Look at the timing though. Maddie started flying in late October 1938 . . . Hitler (you will notice that I have thought better of my colourful descriptive terms for the Führer and carefully scratched them all out) invaded Poland on 1 September 1939 and Britain declared war on Germany two days later. Maddie flew the practical test for her ‘A’ licence, the basic pilot’s licence, six months before all civil aircraft were grounded in August. After that, most of those planes were taken into government service. Both Dympna’s planes were requisitioned by the Air Ministry for communications and she was mad as a cat about it.

Days before Britain declared war on Germany, Maddie flew by herself to the other side of England, skimming the tops of the Pennines and avoiding the barrage balloons like silver ramparts protecting the sky around Newcastle. She followed the coast north to Bamburgh and Holy Island. I know that stretch of the North Sea very well because the train from Edinburgh to London goes that way, and I was up and down all year when I was at school. Then when my school closed just before the war, instead of finishing elsewhere I went to university a bit suddenly for a term and took the train to get there too, feeling very grown-up.

The Northumbrian coast is the most beautiful length of the whole trip. The sun still sets quite late in the north of England in August, and Maddie on fabric wings flew low over the long sands of Holy Island and saw seals gathered there. She flew over the great castle crags of Lindisfarne and Bamburgh to the north and south, and over the ruins of the twelfth-century priory, and over all the fields stretching yellow and green towards the low Cheviot Hills of Scotland. Maddie flew back following the 70-mile, 2000-year-old dragon’s back of Hadrian’s Wall, to Carlisle and then south through the Lakeland fells, along Lake Windermere. The soaring mountains rose around her and the poets’ waters glittered beneath her in the valleys of memory – hosts of golden daffodils, Swallows and Amazons, Peter Rabbit. She came home by way of Blackstone Edge above the old Roman road to avoid the smoke haze over Manchester, and landed back at Oakway sobbing with anguish and love; love, for her island home that she’d seen whole and fragile from the air in the space of an afternoon, from coast to coast, holding its breath in a glass lens of summer and sunlight. All about to be swallowed in nights of flame and blackout. Maddie landed at Oakway before sunset and shut down the engine, then sat in the cockpit weeping.

More than anything else, I think, Maddie went to war on behalf of the Holy Island seals.

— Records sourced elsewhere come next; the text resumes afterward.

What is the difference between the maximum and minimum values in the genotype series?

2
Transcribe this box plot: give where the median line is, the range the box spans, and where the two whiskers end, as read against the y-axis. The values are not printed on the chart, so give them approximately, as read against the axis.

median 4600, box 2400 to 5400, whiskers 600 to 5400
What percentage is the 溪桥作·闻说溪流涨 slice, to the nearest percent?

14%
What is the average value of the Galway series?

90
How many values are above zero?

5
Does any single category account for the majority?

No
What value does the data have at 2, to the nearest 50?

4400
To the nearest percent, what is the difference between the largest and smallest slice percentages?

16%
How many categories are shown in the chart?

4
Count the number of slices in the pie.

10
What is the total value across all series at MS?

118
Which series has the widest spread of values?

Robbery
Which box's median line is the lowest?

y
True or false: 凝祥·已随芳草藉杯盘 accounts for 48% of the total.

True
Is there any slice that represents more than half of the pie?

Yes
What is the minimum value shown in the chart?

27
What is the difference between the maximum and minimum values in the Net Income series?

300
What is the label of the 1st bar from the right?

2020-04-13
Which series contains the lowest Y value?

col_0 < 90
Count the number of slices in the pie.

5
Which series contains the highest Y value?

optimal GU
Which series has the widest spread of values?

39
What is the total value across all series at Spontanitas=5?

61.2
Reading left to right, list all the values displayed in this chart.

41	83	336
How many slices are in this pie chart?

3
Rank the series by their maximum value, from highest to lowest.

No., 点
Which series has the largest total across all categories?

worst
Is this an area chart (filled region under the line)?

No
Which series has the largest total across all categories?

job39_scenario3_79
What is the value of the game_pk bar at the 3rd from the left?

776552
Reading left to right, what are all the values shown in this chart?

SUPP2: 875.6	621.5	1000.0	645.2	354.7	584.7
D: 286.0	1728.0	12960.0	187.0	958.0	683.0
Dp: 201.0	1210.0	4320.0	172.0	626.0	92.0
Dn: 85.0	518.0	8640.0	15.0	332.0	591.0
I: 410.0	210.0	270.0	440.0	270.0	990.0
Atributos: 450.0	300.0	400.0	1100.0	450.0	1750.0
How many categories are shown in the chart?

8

She climbed out of Dympna’s Puss Moth at last. The late, low sun lit up the other aeroplanes in the hangar Dympna used, expensive toys about to realise their finest hour. (In less than a year that very same Puss Moth, flown by someone else, would ferry blood deliveries to the gasping British Expeditionary Force in France.) Maddie ran all the checks she’d normally run after a flight, and then started again with the ones she’d run before a flight. Dympna found her there half an hour later, still not having put the plane to bed, cleaning midges off the windscreen in the late golden light.

‘You don’t need to do that.’

‘Someone does. I won’t be flying it again, will I? Not after tomorrow. It’s the only thing I can do, check the oil, clean the bugs.’

Dympna stood smoking calmly in the evening sunlight and watched Maddie for a while. Then she said, ‘There’s going to be air work for girls in this war. You wait. They’re going to need all the pilots they can get fighting for the Royal Air Force. That’ll be young men, some of them with less training than you’ve got now, Maddie. And that’ll leave the old men, and the women, to deliver new aircraft and carry their messages and taxi their pilots. That’ll be us.’